Et être en compagnie de femmes ? Quelle importance a pour toi ce qu’on appelle « l’énergie féminine » ? Y’a-t-il des femmes qui te supportent, sur qui tu peux toujours compter ?

J’avais dix-huit ans quand j’ai rencontré une française qui m’a montré ce que signifier se connecter à l’énergie féminine. Grâce à elle, j’ai appris la valeur d’une discussion, de faire de l’herboristerie, de marcher, de passer du temps ensemble, silencieusement, ou de cuisiner. Cette expérience a changé le cours de ma vie.
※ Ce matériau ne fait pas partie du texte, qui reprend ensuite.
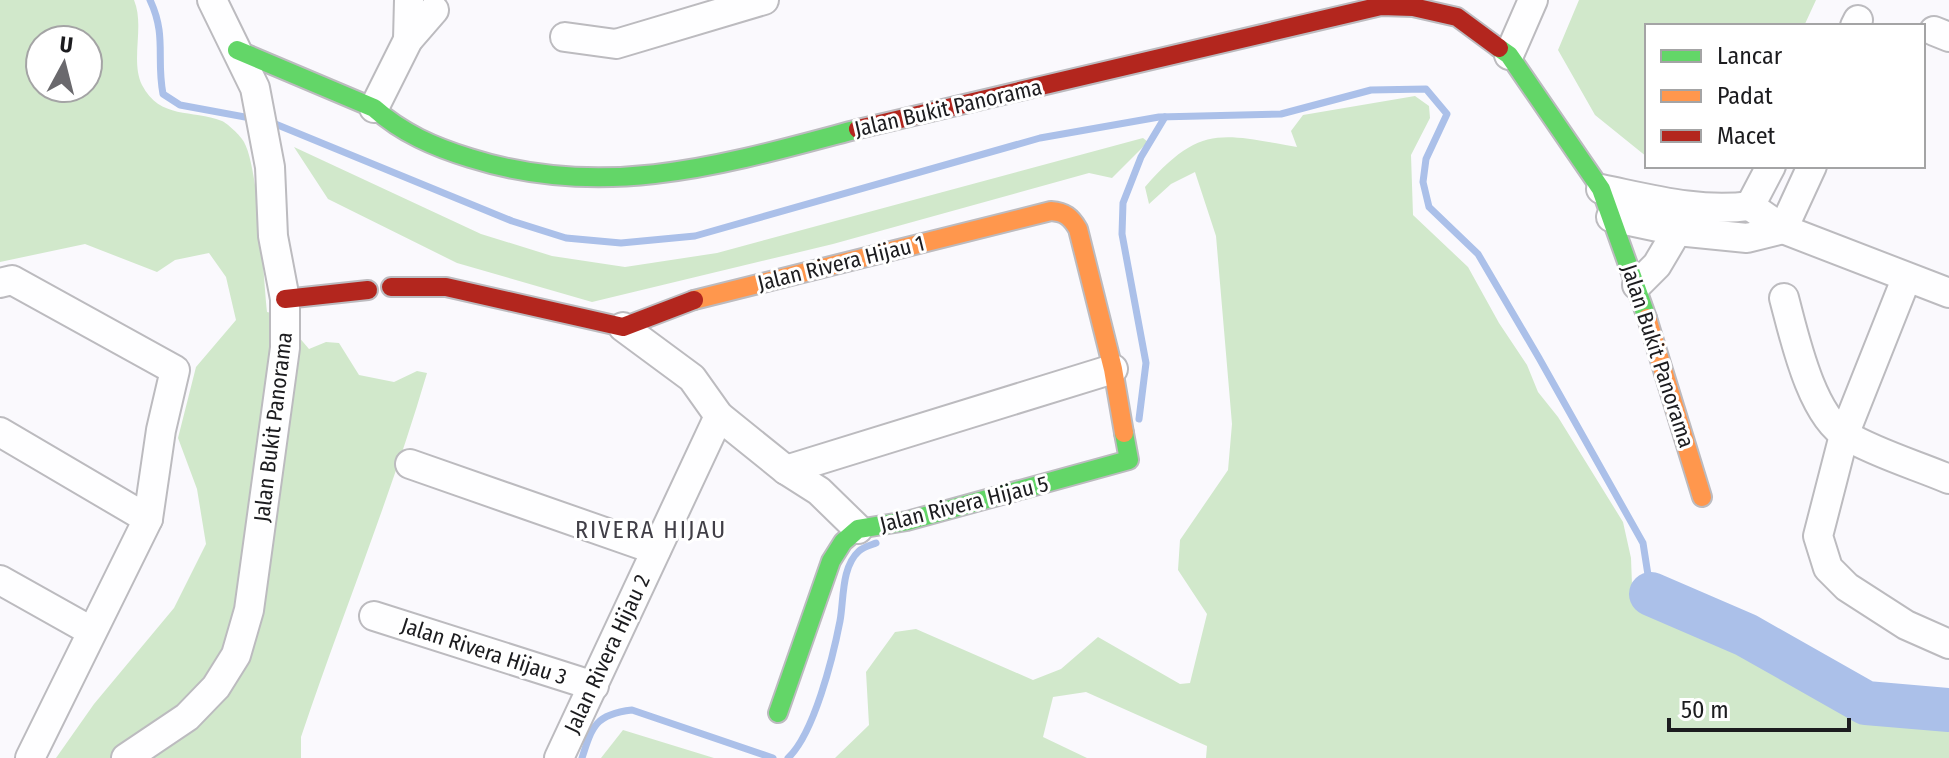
<svg xmlns="http://www.w3.org/2000/svg" width="1949" height="758" viewBox="0 0 1949 758" font-family="'Fira Sans Condensed',sans-serif">
<rect width="100%" height="100%" fill="#faf9fd"/>
<g fill="#d1e8cb" fill-rule="evenodd">
<path d="M0,0H134C145,26 130,60 142,85C160,120 192,109 222,121C227,123 241,136 244,142C259,169 263,276 267,312L280,315L309,349L326,342L339,343L359,375L394,382L417,371L427,373C391,496 342,615 301,737V758H56L94,704L174,608L206,544L197,489L178,438L196,367L236,320L226,277L209,253L175,260L157,272L85,244L0,262ZM40,40H88V88H40Z"/>
<path d="M1579,0H1816L1804,26H1647V157L1595,115L1558,50Z"/>
<path d="M1415,96L1429,106L1430,118L1411,155L1413,215L1468,267L1499,323L1527,365L1538,392L1558,417L1623,522L1631,558L1632,585L1643,603L1669,617L1705,624L1791,676L1820,699L1862,714L1949,719V758H1206L1207,746L1086,692L1053,697L1043,737L1087,758H835L869,725L866,672L895,632L916,629L1033,680L1061,669L1098,637L1180,684L1190,683L1207,614L1178,570L1180,540L1228,470L1232,424L1216,236L1195,172L1171,184L1149,204L1145,187C1200,124 1221,134 1297,147L1291,131L1303,115Z"/>
<path d="M1143,138L1148,142L1112,178L1089,173L833,244L592,302L457,263L328,199L294,147L481,234L552,256L625,267L717,253Z"/>
<path d="M623,730L714,758H601Z"/>
</g>
<g fill="none" stroke-linecap="round" stroke-linejoin="round">
<g stroke="#abc0e9" stroke-width="7">
<path d="M150,0C167,36 156,58 163,94L180,105L256,119"/>
<path d="M268,121L512,221L566,238L621,243L695,236L1040,138L1159,117L1281,114L1371,90L1426,89L1447,114L1426,159L1423,182L1429,207L1478,254L1539,358L1643,543L1651,594"/>
<path d="M1139,419L1146,363L1122,234L1123,203L1141,157L1165,117"/>
<path d="M582,758C592,726 596,714 632,710L773,758"/>
<path d="M788,758C814,734 833,657 840,621C844,600 841,567 859,551C863,547 871,545 876,543"/>
</g>
<path stroke="#abc0e9" stroke-width="44" d="M1651,594L1746,635L1866,703L1949,710"/>
<g stroke="#bcbbbf" stroke-width="32">
<g id="street">
<path d="M1855,26L1858,20"/>
<path d="M1934,31L1949,37"/>
<path d="M565,37L616,44L764,0"/>
<path d="M408,40L409,0"/>
<path d="M1509,55L1533,0"/>
<path d="M374,108L408,40L434,10"/>
<path d="M1601,189C1650,199 1700,213 1750,206"/>
<path d="M1750,206L1783,229L1949,293"/>
<path d="M1750,206L1771,166"/>
<path d="M1611,217L1677,231L1747,238L1783,229L1812,166"/>
<path d="M1906,279L1844,435L1818,536L1828,568L1847,587L1906,625L1949,644"/>
<path d="M0,283L12,280L175,370L161,430L148,519L30,758"/>
<path d="M1637,285L1657,265L1677,231"/>
<path d="M1784,298C1794,335 1811,416 1847,436C1878,454 1916,465 1949,479"/>
<path d="M623,327L692,378L719,416L786,470L819,491L858,529"/>
<path d="M0,432L148,519"/>
<path d="M410,464L656,550"/>
<path d="M786,470L1113,369"/>
<path d="M0,580L91,631"/>
<path d="M374,616L594,686"/>
<path d="M126,758L187,717L216,687L236,655L249,610L285,348V299L273,236L270,167L255,88L212,0"/>
<path d="M559,758L719,416"/>
</g>
</g>
<g stroke="#bcbbbf" stroke-width="22">
<g id="fast">
<path d="M1499,48L1509,55L1601,189L1647,318"/>
<path d="M237,50L374,108C402,133 434,147 470,158C606,201 726,164 858,129"/>
<path d="M778,713L831,561L843,542L858,529L907,521L1129,460L1124,433"/>
</g>
</g>
<g stroke="#bcbbbf" stroke-width="22">
<g id="slow">
<path d="M694,300L1051,211C1065,212 1071,217 1078,229L1113,369L1124,433"/>
<path d="M1647,318L1702,497"/>
</g>
</g>
<g stroke="#bcbbbf" stroke-width="22">
<g id="jam">
<path d="M858,129L1381,6L1413,7L1457,17L1499,48"/>
<path d="M391,287H446L623,327L694,300"/>
<path d="M285,299L368,290"/>
</g>
</g>
<use href="#street" stroke="#fefeff" stroke-width="28"/>
<use href="#fast" stroke="#63d668" stroke-width="18"/>
<use href="#slow" stroke="#ff974d" stroke-width="18"/>
<use href="#jam" stroke="#b3261e" stroke-width="18"/>
</g>
<g text-anchor="middle" dominant-baseline="central" stroke-width="6" stroke-linejoin="round" paint-order="stroke">
<g font-size="22" fill="#1c1c1f" stroke="#fff">
<text transform="translate(948 108) rotate(-13)">Jalan Bukit Panorama</text>
<text transform="translate(841 263) rotate(-14)">Jalan Rivera Hijau 1</text>
<text transform="translate(1658 356) rotate(72)">Jalan Bukit Panorama</text>
<text transform="translate(273 427) rotate(-83)">Jalan Bukit Panorama</text>
<text transform="translate(964 504) rotate(-14)">Jalan Rivera Hijau 5</text>
<text transform="translate(484 651) rotate(18)">Jalan Rivera Hijau 3</text>
<text transform="translate(607 654) rotate(-65)">Jalan Rivera Hijau 2</text>
</g>
<g font-size="24" letter-spacing="2" fill="#413f47" stroke="#fff">
<text x="651" y="530">RIVERA HIJAU</text>
</g>
</g>
<rect x="1645" y="24" width="280" height="144" fill="#ffffff" stroke="#a4a4a5" stroke-width="2"/>
<rect x="1661" y="50" width="40" height="12" fill="#63d668" stroke="#a4a4a5" stroke-width="2"/>
<text x="1717" y="64" font-size="24" fill="#1c1c1f">Lancar</text>
<rect x="1661" y="90" width="40" height="12" fill="#ff974d" stroke="#a4a4a5" stroke-width="2"/>
<text x="1717" y="104" font-size="24" fill="#1c1c1f">Padat</text>
<rect x="1661" y="130" width="40" height="12" fill="#b3261e" stroke="#a4a4a5" stroke-width="2"/>
<text x="1717" y="144" font-size="24" fill="#1c1c1f">Macet</text>
<g transform="translate(64 64) rotate(7)"><circle r="38" fill="#ffffff" stroke="#a4a4a5" stroke-width="2"/>
<path d="M0-6L14 30L0 20L-14 30Z" fill="#6a696d"/>
<text y="-12" font-size="22" font-weight="bold" text-anchor="middle" fill="#1c1c1f">U</text>
</g>
<path d="M1669 718v12h180v-12" fill="none" stroke="#1c1c1f" stroke-width="4"/>
<text x="1681" y="718" font-size="24" fill="#1c1c1f" stroke="#ffffff" stroke-width="6" paint-order="stroke">50 m</text>
</svg>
Puis j’ai rencontré Maga, mère-amazone, artiste  de la vie, mon ange-gardien, avec une morale à toute épreuve et un coeur énorme. Un simple coup de téléphone de sa part est suffisant pour que le monde retrouve de ses couleurs.
Je retiens aussi cette femme que j’ai rencontrée en Inde, qui m’avait ordonné de rentrer chez moi pour m’occuper de mes enfants sans considérer mon intrépidité pour les aventures mystiques. Et finalement ma soeur chérie qui m’accompagne tranquillement dans la vie, qui me réveille tous les matins, qui me fait garder les pieds sur terre, qui me guide parfois… Il y a eu des impulsions qui m’ont construite. Maintenant que je donne des cours, je rencontre des jeunes filles et à travers mon attitude je les guide vers le monde féminin. Je fais attention à la valeur de passer du temps avec des femmes, parce qu’elles apportent un support et une grande sagesse. J’espère que j’aide ces jeunes filles dans leur voyage à travers la vie.

 

« Accepter ce que donne la vie. Je ne me bats pas, même si je me rebelle parfois. »

 

Tu donnes l’impression d’être une personne accomplie et heureuse. Qu’est-ce que le bonheur pour toi ?

Accepter ce que donne la vie. Je ne me bats pas, même si je me rebelle parfois. Je vais me promener dans la nature et elle me rappelle que tout passe vite, que tout est temporaire, et qu’il ne dépend que de vous de choisir la façon de faire face à la vie. Oui, je pense que je suis satisfaite.